Building a flashable image for Replicape

The Replicape_B3 runs on a Beaglebone black (or green, without video output), which has a single core ARM processor running at 1GHz with 512MB of RAM. While impressive for an embedded application, it's rather weak when trying to build a system, which can take a lot of time.

There's a significant time gain when building the image from a more powerful host system, then flashing it to memory from an SD card.

The host system can be any ARM v7 or above architecture machine. In this example, the Raspberry Pi 4 will be used as an example, as it has a quad-core 1.5GHz processor with 1 to 4GB of RAM. Any standard linux platform will do, but you will need a build storage space of at least 5GB for the build to succeed. Using a fast SD or a USB3 flash drive can provide higher disk speeds, reducing build time significantly.
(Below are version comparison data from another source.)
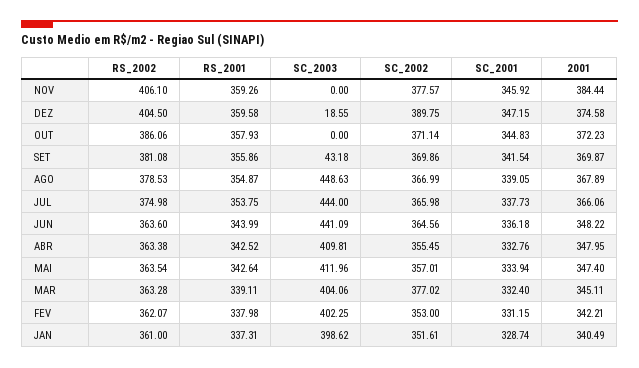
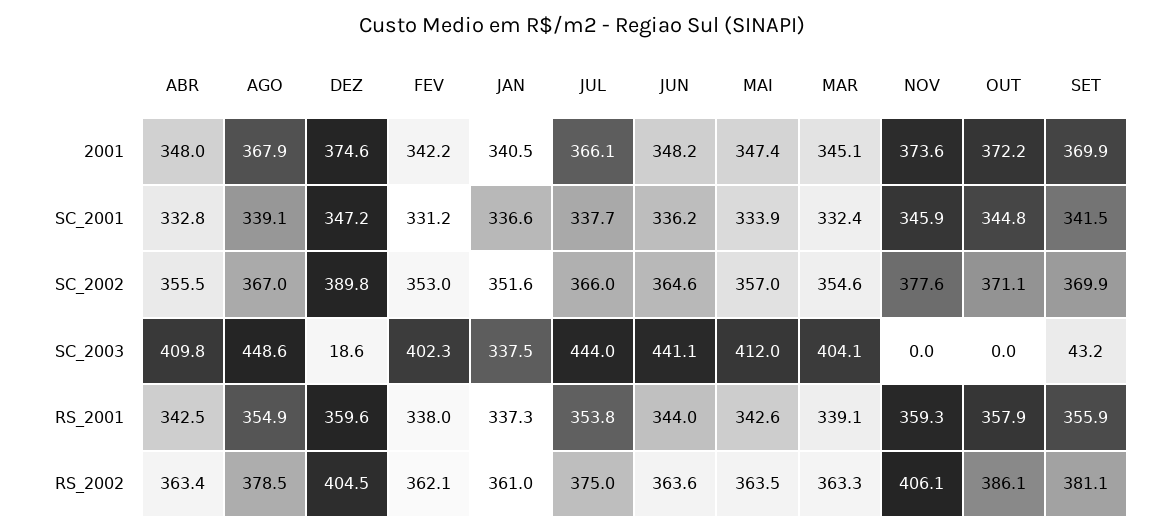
2001, NOV: 384.44 -> 373.6
SC_2002, MAR: 377.02 -> 354.6
SC_2003, JAN: 398.62 -> 337.5
SC_2001, JAN: 328.74 -> 336.6

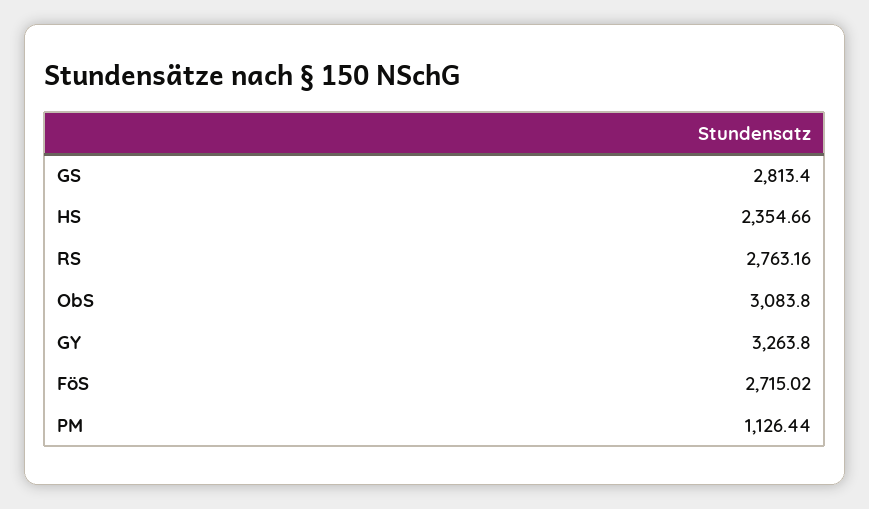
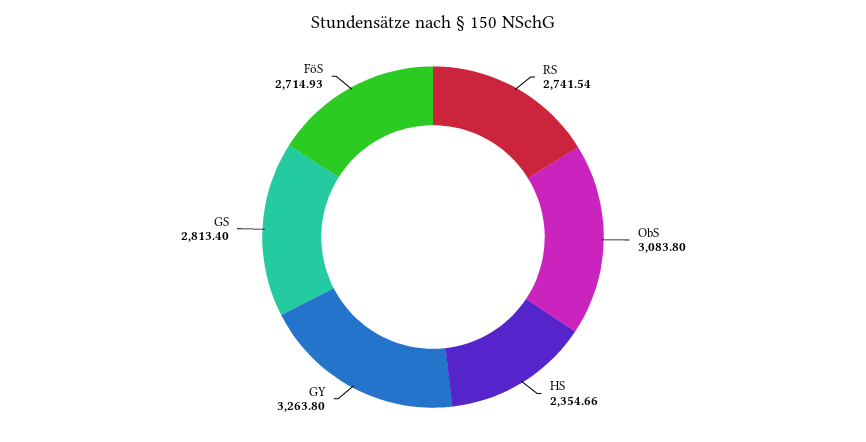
RS: 2763.16 -> 2741.54
FöS: 2715.02 -> 2714.93
PM: 1126.44 -> none

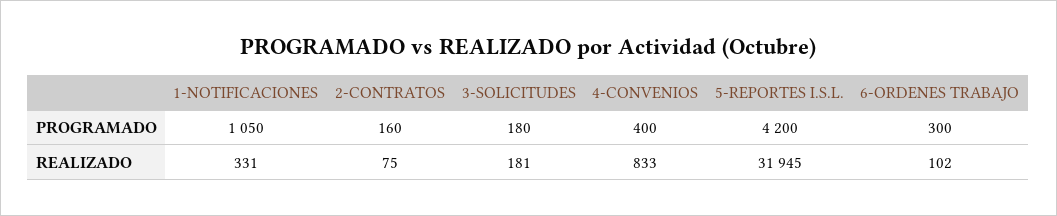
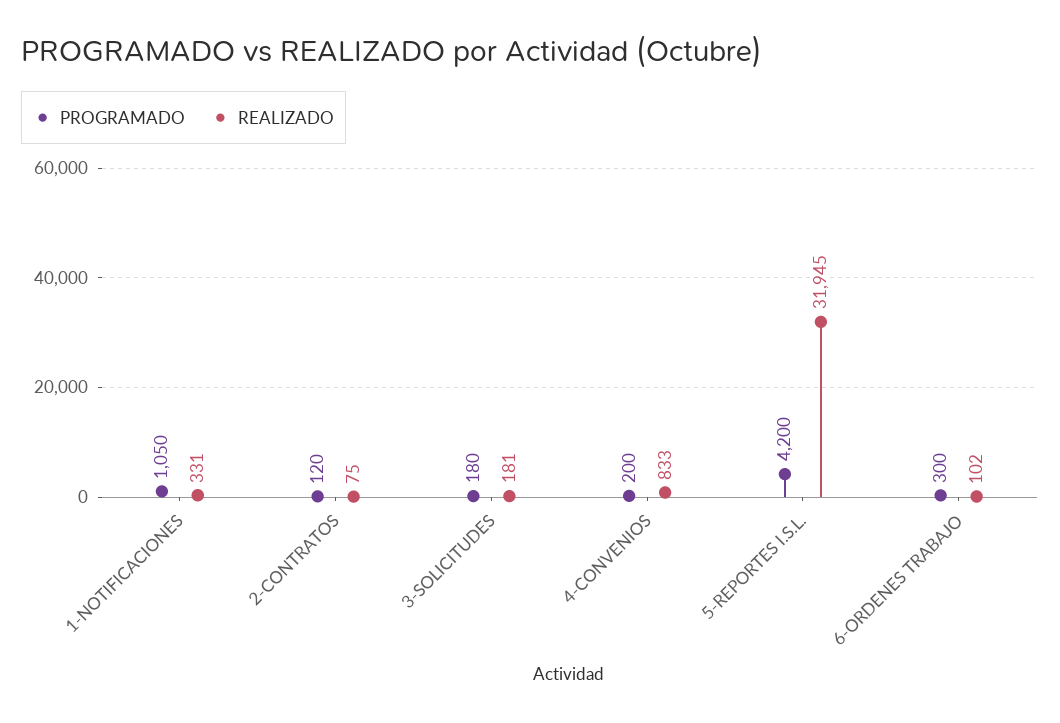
PROGRAMADO, 2-CONTRATOS: 160 -> 120
PROGRAMADO, 4-CONVENIOS: 400 -> 200

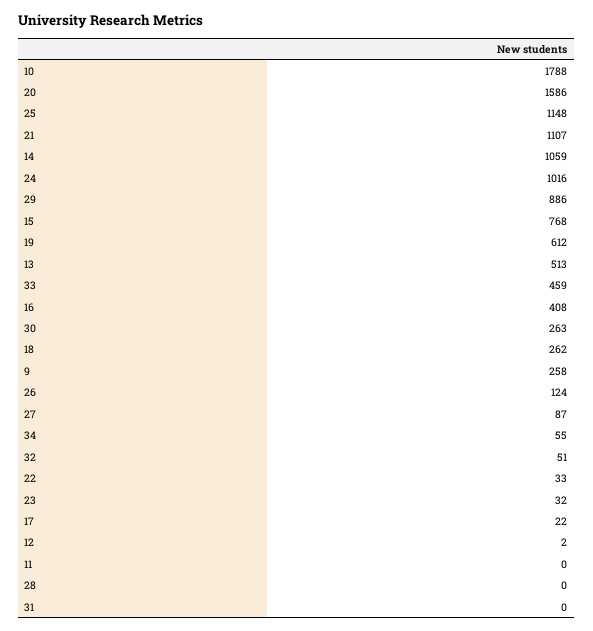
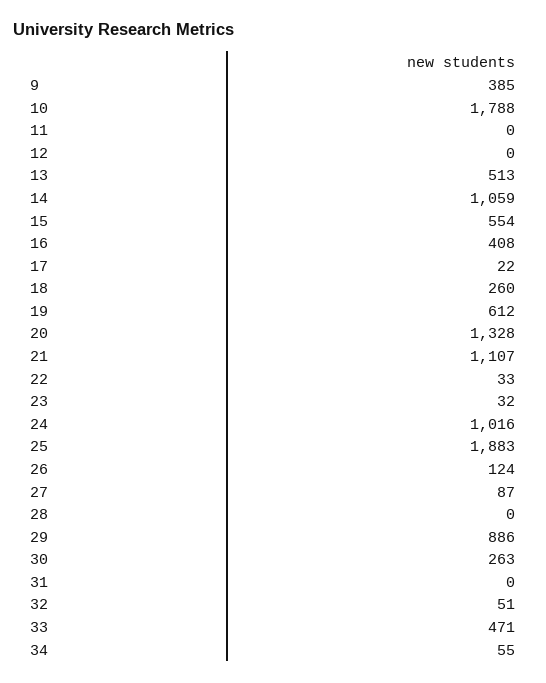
20: 1586 -> 1328
25: 1148 -> 1883
15: 768 -> 554
33: 459 -> 471
18: 262 -> 260
9: 258 -> 385
12: 2 -> 0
To build an image from ReFactor for the Replicape, follow these steps:

  1. Browse to a folder on the pi where you wish to run the build
  2. Clone the git repository for ReFactor
  3. In the ReFactor folder, run the build-image-in-chroot-end-to-end.sh script. It may take some time, so you may want to consider using a screen or byobu session to protect against network drops if you're doing so through SSH.
  4. If the build completes successfully, you should be left with a file 'Umikaze-console.img.xz'
  5. Use etcher to write the .img.xz file to a micro SD card, insert it into the Beaglebone, power it up and wait for it to power down.
  6. Start using the ReFactor image on your printer


The ultimate goal is to have multiple decliations of ReFactor, providing the user the ability to choose which firmware/software stack to run on their hardware. The following pre-build declinations are planned:

  • OctoPrint, Klipper, Toggle
  • OctoPrint, Redeem, Toggle
  • Duet Web Control, Klipper
  • Duet Web Control, Redeem

Only the first has been implemented so far, while the others are undergoing construction in the order shown in this list. The ReFactor images with OctoPrint are meant to provide drop-in replacements for the previous Umikaze images, including all the extra goodies that were present.

The default login is root with password kamikaze. The system will prompt for an immediate password change, to prevent a massive IoT exploitation through the web. Wouldn't want your printer sending out spam or starting to print unauthorized objects, now would we?

Installing a custom software stack with ReFactor from a base Debian image

At the moment ReFactor only supports using a debian-based distribution as a basis. Further down the line it will be refactored so that many more packaging systems are supported - this is not an Ansible limitation, but rather simply a developer time limitation.

The goal for ReFactor is to allow the end-user to choose a custom software stack, while making installation of those packages easier. In this case, the user will want to learn how to write a simple Ansible playbook - there are multiple examples available in the ReFactor base folder (build_full_klipper_octoprint.yml, install_klipper.yml, any yml file really).

The files starting with "build_full_" are meant to be used for the image building described in the previous section. The files starting with "install_" are designed to be run on a printer platform exclusively - not on a host system.

Each install_ file will install a specific component with its required dependencies. For instance, if you with install toggle, it will also install the Beaglebone's graphics drivers, required for video output, along with a number of libraries that Toggle is reliant on (such as a custom-built libclutter using the framebuffer output instead of the X11 driver).

To install a specific component, make sure that you have installed ansible. Alternatively you can just run the prep_ubuntu.sh script - the only thing it does is make sure that Ansible is ready to execute any further tasks required.

Once Ansible is installed, just run "ansible-playbook install_klipper.yml" for example. Let it run and it will go through to make sure everything is available upon the next reboot.

After all packages have been installed as desired, reboot the system. A reboot is necessary, as depending on the software installed, kernel modules may be enabled / disabled, kernel versions may have changed etc. These are unfortunately not changes that can be done without a reboot.